Inductive Visualization- listening to images with text as symbol

Following this exercise- I decided to play with documents against archive that may have not inherently matched together. I leaned on Saidiya Hartman’s critical fabulation, Tina Campt’s listening to the images, and an article by Philip Norton entitled “Tony’s Oldies: Visualising Vincentian Diasporic Memory” to insert image against narration.

I started with the vernacular photography on this website for the county – http://negenweb.net/NESaline/ A community based and curated online database. Similar to Tony’s Oldies, the website serves the purpose to support “genealogy questions”- but what is curated are letters, pictures from ceremonies, gravesites, maps, and other odd digitized entries that the folks of Saline believe to define Saline for themselves.

The only nonwhite photo I could find on this archive was the photo and house of Henry Burden. Burden as per this particular narrative was to have escaped the confederacy, joined the union and made his way west to settle. He was the “first” Black person to settle the area according to this archive. Similarly to Norton’s observation, archives can reify colonial and in this case settler colonial histories and note the resistance to it.
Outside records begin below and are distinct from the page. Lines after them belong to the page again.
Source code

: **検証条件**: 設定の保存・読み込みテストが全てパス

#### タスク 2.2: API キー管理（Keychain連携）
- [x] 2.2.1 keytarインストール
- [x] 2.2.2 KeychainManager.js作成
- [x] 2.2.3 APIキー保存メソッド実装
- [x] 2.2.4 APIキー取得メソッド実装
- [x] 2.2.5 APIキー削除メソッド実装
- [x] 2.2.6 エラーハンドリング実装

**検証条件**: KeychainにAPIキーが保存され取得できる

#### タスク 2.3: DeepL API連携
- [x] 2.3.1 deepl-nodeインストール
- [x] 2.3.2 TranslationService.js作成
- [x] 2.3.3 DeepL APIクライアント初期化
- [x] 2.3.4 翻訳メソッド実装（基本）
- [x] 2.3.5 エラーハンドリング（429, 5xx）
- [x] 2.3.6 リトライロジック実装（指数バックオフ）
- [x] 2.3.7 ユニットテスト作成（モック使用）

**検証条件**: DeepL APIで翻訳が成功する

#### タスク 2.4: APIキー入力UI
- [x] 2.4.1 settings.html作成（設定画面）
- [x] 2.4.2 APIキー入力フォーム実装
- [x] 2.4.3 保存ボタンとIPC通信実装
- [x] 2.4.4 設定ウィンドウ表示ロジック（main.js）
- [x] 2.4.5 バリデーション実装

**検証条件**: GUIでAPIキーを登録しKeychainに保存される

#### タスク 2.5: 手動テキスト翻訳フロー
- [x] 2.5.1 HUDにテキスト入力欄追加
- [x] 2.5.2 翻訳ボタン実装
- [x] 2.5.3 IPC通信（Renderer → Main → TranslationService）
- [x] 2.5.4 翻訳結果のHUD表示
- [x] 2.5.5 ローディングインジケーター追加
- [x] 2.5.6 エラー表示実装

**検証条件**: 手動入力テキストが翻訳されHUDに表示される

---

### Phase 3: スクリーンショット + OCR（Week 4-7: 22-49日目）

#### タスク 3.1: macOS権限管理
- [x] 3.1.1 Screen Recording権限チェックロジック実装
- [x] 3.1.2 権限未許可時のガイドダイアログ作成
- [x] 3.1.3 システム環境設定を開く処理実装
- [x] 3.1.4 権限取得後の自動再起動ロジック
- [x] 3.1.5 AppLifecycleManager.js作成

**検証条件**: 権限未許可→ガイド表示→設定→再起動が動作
As I worked to triangulate Burden’s photo with other Black specific archives by the state of Nebraska- Burden’s home was part of the underground railroad, something not mentioned on the NE Saline county site.

I decided to read two items of this online archive within each other- bolding the words that stood out to me to see if it would help me ask additional questions about what it meant for this family to be a new and integral part of the landscape of Saline County.